▶ [Exercise inputs]
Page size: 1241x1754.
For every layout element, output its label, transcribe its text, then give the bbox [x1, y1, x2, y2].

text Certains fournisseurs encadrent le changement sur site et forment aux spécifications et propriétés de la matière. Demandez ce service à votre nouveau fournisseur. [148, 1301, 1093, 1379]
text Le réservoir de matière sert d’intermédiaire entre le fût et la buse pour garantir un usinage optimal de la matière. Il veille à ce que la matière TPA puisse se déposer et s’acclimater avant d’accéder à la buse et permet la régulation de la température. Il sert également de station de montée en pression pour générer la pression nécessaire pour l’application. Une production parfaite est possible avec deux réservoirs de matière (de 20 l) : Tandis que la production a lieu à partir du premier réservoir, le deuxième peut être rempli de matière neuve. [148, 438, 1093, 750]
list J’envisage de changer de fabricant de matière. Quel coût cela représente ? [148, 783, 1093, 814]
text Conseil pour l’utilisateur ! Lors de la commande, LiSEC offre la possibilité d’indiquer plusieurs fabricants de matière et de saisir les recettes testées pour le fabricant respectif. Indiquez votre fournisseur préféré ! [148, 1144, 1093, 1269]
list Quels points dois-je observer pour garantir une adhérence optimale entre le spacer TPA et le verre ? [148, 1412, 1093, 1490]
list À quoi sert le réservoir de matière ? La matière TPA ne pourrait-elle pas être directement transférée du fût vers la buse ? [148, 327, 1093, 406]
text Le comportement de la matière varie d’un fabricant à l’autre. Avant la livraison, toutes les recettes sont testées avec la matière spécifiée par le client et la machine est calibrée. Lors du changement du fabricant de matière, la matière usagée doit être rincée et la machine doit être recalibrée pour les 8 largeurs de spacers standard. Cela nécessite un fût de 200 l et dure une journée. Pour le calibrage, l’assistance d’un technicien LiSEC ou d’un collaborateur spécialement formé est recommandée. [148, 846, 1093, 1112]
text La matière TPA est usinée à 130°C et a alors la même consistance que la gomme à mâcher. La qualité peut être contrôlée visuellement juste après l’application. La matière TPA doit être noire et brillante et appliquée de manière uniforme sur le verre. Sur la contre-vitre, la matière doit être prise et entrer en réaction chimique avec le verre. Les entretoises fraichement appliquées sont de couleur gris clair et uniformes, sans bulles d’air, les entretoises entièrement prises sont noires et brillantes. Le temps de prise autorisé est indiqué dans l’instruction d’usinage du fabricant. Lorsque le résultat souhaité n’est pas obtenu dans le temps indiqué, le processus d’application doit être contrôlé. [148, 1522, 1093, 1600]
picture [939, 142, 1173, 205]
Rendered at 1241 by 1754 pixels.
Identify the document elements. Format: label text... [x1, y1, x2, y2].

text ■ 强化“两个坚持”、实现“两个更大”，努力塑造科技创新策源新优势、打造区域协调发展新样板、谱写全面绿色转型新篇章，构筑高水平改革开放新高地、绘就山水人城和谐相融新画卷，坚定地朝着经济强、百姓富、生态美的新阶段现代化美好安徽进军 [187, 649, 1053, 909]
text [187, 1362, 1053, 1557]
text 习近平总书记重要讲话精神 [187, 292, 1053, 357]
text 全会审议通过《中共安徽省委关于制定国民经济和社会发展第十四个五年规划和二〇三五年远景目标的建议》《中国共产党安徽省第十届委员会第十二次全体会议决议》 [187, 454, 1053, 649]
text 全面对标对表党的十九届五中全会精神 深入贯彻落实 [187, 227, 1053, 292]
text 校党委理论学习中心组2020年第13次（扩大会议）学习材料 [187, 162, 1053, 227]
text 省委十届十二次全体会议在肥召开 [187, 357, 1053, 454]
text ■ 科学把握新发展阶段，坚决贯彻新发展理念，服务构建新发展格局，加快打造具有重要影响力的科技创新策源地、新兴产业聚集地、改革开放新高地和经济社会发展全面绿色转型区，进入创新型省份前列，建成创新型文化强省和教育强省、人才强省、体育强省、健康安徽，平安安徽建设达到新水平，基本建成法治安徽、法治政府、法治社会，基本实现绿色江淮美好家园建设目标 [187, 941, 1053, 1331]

▶ [Assignment] Check each line above for the string "list" and show the ones that have it.

▶ [Task response]
list J’envisage de changer de fabricant de matière. Quel coût cela représente ? [148, 783, 1093, 814]
list Quels points dois-je observer pour garantir une adhérence optimale entre le spacer TPA et le verre ? [148, 1412, 1093, 1490]
list À quoi sert le réservoir de matière ? La matière TPA ne pourrait-elle pas être directement transférée du fût vers la buse ? [148, 327, 1093, 406]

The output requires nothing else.